**AIM**.
Reproduce the stretch of data from the line containing "habitat: Herbaceous marshland, secondary" through the line containing "locality: Neblina Massif, Canyon", both included, without any change.

--- START GIVEN RECORDS ---

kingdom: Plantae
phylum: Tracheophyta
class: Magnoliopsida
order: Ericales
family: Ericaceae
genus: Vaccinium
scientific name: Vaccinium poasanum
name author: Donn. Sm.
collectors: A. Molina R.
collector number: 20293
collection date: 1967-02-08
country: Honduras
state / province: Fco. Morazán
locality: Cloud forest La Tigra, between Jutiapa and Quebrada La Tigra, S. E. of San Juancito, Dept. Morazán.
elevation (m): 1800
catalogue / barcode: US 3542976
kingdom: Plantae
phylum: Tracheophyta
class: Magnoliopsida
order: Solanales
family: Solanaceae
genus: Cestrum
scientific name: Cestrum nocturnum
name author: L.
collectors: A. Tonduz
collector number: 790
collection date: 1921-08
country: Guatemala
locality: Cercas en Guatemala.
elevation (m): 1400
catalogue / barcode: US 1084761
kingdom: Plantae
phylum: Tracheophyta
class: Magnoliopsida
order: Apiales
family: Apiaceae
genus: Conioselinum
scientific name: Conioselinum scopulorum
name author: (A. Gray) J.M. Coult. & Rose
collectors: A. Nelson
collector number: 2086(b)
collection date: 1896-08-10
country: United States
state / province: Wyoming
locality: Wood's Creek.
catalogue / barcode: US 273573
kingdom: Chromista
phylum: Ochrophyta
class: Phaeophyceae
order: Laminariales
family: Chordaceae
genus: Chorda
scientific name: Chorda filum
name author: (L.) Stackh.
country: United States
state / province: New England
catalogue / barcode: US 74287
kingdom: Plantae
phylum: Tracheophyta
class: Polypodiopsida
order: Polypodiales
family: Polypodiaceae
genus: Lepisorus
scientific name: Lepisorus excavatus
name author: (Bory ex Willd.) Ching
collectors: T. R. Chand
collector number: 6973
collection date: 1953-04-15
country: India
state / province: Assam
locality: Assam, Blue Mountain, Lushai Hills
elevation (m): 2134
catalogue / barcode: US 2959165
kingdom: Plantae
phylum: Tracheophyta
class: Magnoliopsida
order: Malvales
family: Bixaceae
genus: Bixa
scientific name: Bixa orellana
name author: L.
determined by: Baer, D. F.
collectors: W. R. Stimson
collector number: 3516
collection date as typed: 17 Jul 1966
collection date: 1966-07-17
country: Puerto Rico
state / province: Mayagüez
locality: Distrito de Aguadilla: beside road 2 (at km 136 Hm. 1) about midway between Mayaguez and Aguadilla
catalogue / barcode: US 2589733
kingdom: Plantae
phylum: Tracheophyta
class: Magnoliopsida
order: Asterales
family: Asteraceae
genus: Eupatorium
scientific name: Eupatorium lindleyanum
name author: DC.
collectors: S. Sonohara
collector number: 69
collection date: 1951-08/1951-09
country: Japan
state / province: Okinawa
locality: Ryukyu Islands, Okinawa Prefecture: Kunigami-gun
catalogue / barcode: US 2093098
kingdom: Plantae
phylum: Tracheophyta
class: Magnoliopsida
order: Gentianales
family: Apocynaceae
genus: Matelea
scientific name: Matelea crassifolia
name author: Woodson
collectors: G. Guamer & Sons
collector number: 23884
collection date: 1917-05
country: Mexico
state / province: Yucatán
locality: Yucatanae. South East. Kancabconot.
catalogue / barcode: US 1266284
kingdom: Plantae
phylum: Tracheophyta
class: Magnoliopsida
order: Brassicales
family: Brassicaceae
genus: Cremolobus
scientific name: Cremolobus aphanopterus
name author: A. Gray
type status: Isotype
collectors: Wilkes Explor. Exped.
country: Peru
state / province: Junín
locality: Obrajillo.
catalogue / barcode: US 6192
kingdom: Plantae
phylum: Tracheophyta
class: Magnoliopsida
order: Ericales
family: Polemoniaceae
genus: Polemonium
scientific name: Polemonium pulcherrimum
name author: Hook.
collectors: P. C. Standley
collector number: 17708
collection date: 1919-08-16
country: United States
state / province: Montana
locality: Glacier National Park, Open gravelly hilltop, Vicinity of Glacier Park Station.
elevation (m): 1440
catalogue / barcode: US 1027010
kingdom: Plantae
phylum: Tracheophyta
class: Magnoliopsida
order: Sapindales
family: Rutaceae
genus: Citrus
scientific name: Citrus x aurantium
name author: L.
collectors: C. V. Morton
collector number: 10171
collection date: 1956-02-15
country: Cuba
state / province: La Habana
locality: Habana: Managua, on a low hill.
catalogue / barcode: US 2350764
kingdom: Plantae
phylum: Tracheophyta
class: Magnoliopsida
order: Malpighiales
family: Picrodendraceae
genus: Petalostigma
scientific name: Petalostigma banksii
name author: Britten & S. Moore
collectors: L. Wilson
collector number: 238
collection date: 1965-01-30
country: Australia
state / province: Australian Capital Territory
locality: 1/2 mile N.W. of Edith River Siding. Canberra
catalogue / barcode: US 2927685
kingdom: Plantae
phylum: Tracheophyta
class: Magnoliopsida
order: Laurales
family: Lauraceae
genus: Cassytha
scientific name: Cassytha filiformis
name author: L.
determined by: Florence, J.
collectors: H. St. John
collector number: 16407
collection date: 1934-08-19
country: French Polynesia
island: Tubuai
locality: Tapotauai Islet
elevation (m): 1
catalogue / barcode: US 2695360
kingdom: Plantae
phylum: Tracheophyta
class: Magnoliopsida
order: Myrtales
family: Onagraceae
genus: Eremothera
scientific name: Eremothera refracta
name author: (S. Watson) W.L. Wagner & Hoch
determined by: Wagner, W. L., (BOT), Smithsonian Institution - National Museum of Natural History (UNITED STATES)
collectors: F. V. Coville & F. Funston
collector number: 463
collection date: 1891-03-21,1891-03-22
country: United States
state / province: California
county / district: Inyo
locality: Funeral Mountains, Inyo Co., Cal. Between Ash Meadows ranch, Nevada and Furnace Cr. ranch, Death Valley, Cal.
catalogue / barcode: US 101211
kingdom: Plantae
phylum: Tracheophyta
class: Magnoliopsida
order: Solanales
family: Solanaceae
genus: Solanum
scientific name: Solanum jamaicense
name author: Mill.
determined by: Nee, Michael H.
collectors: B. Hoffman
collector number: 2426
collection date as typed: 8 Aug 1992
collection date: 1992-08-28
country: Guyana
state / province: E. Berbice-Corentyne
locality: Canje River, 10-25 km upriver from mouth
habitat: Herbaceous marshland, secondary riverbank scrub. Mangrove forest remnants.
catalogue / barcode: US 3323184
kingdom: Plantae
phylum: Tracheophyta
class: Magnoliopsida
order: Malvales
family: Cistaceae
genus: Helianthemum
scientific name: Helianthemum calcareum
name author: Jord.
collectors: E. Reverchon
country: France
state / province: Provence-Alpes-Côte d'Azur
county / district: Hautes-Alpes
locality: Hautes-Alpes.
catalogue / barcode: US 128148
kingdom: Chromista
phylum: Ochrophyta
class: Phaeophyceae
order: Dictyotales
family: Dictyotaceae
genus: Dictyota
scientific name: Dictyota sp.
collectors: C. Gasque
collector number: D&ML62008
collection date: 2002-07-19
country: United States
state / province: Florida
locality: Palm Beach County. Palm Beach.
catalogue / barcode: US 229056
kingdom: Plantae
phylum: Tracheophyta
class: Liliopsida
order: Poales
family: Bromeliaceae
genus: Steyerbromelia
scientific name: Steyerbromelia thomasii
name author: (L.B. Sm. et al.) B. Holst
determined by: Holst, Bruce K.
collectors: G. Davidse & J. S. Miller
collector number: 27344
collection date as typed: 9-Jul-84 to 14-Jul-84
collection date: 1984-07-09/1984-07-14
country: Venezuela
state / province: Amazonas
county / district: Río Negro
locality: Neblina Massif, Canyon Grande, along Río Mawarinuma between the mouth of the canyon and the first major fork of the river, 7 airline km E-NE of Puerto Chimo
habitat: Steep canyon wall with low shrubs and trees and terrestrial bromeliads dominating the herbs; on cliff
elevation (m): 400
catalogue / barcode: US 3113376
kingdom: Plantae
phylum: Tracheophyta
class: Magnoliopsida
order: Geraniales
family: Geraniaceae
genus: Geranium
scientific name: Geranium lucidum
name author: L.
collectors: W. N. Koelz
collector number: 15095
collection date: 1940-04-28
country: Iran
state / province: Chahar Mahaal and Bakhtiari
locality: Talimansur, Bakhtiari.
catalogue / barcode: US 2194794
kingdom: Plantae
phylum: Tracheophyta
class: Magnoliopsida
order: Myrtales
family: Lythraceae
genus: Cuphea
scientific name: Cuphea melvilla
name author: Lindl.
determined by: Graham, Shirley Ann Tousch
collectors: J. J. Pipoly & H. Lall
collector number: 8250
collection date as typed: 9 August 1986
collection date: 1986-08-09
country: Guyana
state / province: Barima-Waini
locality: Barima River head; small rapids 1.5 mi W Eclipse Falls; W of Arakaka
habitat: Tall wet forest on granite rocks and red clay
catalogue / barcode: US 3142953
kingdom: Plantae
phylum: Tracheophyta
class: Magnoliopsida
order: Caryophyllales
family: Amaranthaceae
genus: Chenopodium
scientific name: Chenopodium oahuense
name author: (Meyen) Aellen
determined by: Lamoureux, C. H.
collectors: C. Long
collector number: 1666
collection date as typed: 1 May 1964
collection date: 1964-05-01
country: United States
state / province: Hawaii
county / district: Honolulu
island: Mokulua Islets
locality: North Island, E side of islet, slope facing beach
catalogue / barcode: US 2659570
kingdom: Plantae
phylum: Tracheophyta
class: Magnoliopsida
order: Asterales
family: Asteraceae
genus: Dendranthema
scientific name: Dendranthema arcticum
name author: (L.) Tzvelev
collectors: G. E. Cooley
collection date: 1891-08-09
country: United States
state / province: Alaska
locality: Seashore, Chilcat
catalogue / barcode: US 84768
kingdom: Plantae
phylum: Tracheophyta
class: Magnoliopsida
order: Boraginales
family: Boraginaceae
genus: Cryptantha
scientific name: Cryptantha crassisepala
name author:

--- END GIVEN RECORDS ---

**FULL RESPONSE**.
habitat: Herbaceous marshland, secondary riverbank scrub. Mangrove forest remnants.
catalogue / barcode: US 3323184
kingdom: Plantae
phylum: Tracheophyta
class: Magnoliopsida
order: Malvales
family: Cistaceae
genus: Helianthemum
scientific name: Helianthemum calcareum
name author: Jord.
collectors: E. Reverchon
country: France
state / province: Provence-Alpes-Côte d'Azur
county / district: Hautes-Alpes
locality: Hautes-Alpes.
catalogue / barcode: US 128148
kingdom: Chromista
phylum: Ochrophyta
class: Phaeophyceae
order: Dictyotales
family: Dictyotaceae
genus: Dictyota
scientific name: Dictyota sp.
collectors: C. Gasque
collector number: D&ML62008
collection date: 2002-07-19
country: United States
state / province: Florida
locality: Palm Beach County. Palm Beach.
catalogue / barcode: US 229056
kingdom: Plantae
phylum: Tracheophyta
class: Liliopsida
order: Poales
family: Bromeliaceae
genus: Steyerbromelia
scientific name: Steyerbromelia thomasii
name author: (L.B. Sm. et al.) B. Holst
determined by: Holst, Bruce K.
collectors: G. Davidse & J. S. Miller
collector number: 27344
collection date as typed: 9-Jul-84 to 14-Jul-84
collection date: 1984-07-09/1984-07-14
country: Venezuela
state / province: Amazonas
county / district: Río Negro
locality: Neblina Massif, Canyon Grande, along Río Mawarinuma between the mouth of the canyon and the first major fork of the river, 7 airline km E-NE of Puerto Chimo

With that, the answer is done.